Um dos momentos mais simbólicos da manifestação foram os discursos contra a eutanásia. Falaram Ribeiro e Castro, Jorge Nuno de Sá e, entre outros Isilda Pegado, uma das principais vozes contra a despenalização. 

Morte não é solução Atrás da maré de cartazes azuis está Mário Quintana, que assinou a proposta de referendo. Mas não era esta a sua primeira opção. O jovem estudante de direito, que não quer dizer que é contra a eutanásia e prefere dizer que é “a favor do acompanhamento das pessoas que sofrem”, preferia que “aqueles que nos representam percebessem que a morte não é solução para o sofrimento”. 
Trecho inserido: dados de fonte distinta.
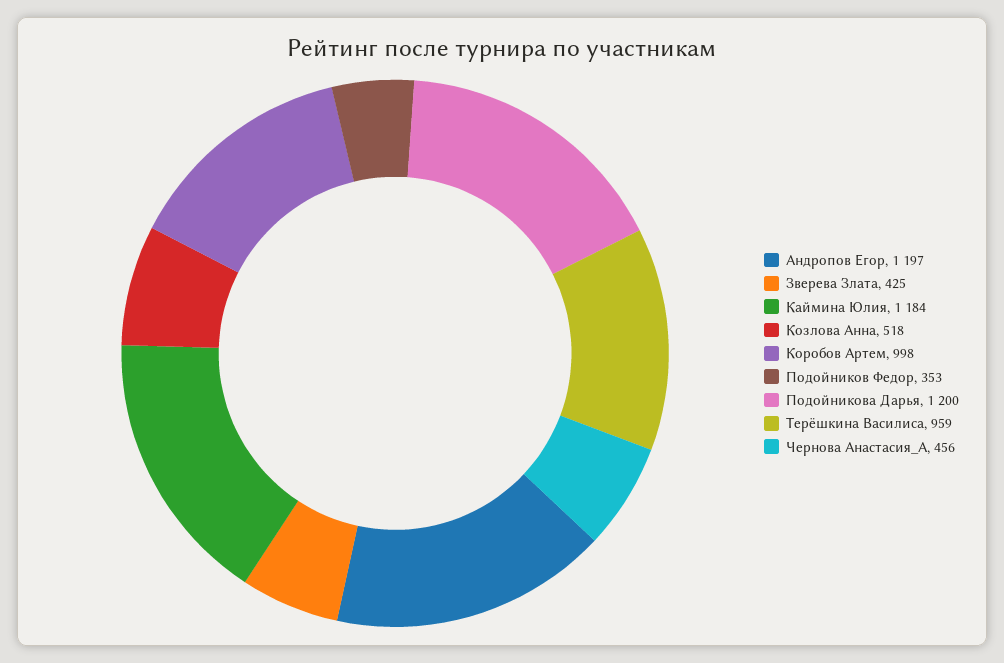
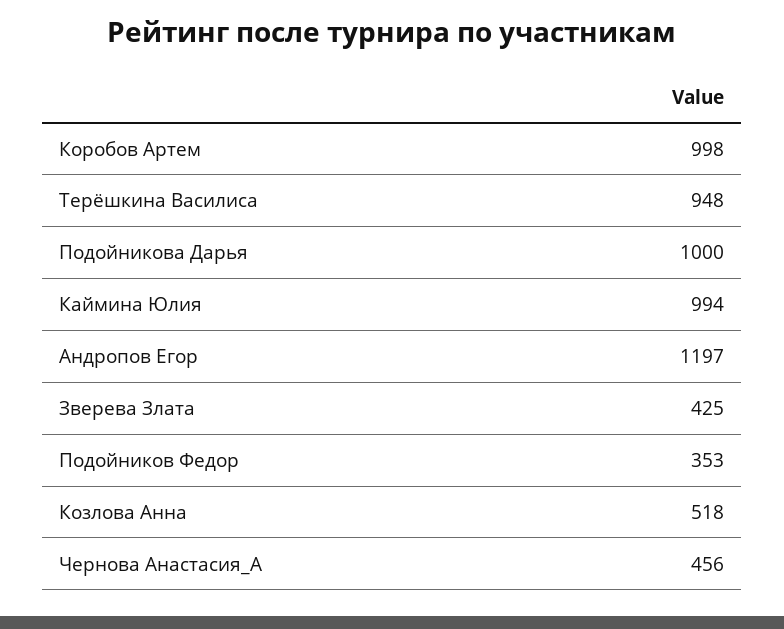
  {
    "Андропов Егор": 1197,
    "Зверева Злата": 425,
-   "Каймина Юлия": 1184,
+   "Каймина Юлия": 994,
    "Козлова Анна": 518,
    "Коробов Артем": 998,
    "Подойников Федор": 353,
-   "Подойникова Дарья": 1200,
+   "Подойникова Дарья": 1000,
-   "Терёшкина Василиса": 959,
+   "Терёшкина Василиса": 948,
    "Чернова Анастасия_А": 456
  }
Sublinhando que estava a ser oferecida “uma escapatória que não acaba com o sofrimento, mas sim com a vida as pessoas”, o jovem de 19 anos garantiu que consultar os portugueses é o último recurso para garantir que os que sofrem serão ajudados.

O jovem Mário Quintana largou a manifestação para assistir ao debate. Os cinco diplomas em defesa da despenalização seriam aprovados já ao final da tarde. A essa hora já o trânsito tinha voltado ao normal na rua de São Bento e o sistema de som desligado. A próxima luta é o referendo.